**Task statement:**
Could you write out the listing below exactly as it stands, leaving out the pictures?

(Input data begins)

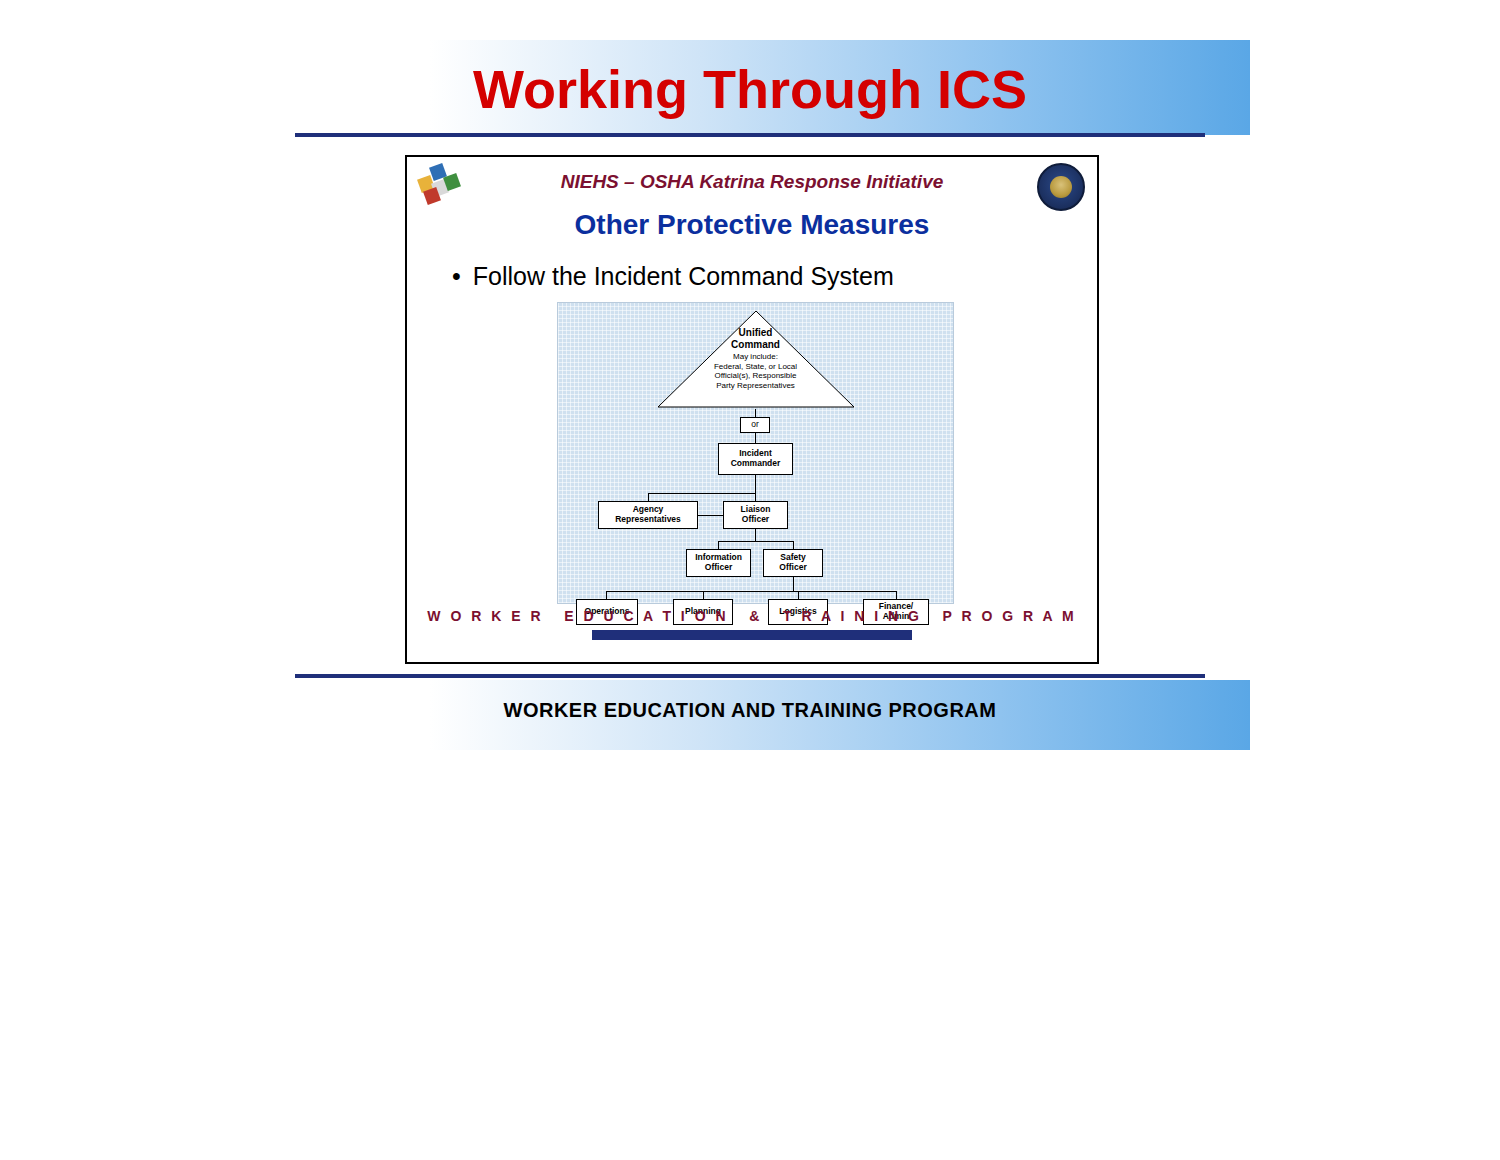Working Through ICS
NIEHS – OSHA Katrina Response Initiative
Other Protective Measures
•Follow the Incident Command System
Unified
Command May include:
Federal, State, or Local
Official(s), Responsible
Party Representatives
or
Incident
Commander
Agency
Representatives
Liaison
Officer
Information
Officer
Safety
Officer
Operations
Planning
Logistics
Finance/
Admin
W O R K E R E D U C A T I O N & T R A I N I N G P R O G R A M
WORKER EDUCATION AND TRAINING PROGRAM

(Input data ends)

**Output of the task:**
Working Through ICS
NIEHS – OSHA Katrina Response Initiative
Other Protective Measures
•Follow the Incident Command System
Unified
Command May include:
Federal, State, or Local
Official(s), Responsible
Party Representatives
or
Incident
Commander
Agency
Representatives
Liaison
Officer
Information
Officer
Safety
Officer
Operations
Planning
Logistics
Finance/
Admin
W O R K E R E D U C A T I O N & T R A I N I N G P R O G R A M
WORKER EDUCATION AND TRAINING PROGRAM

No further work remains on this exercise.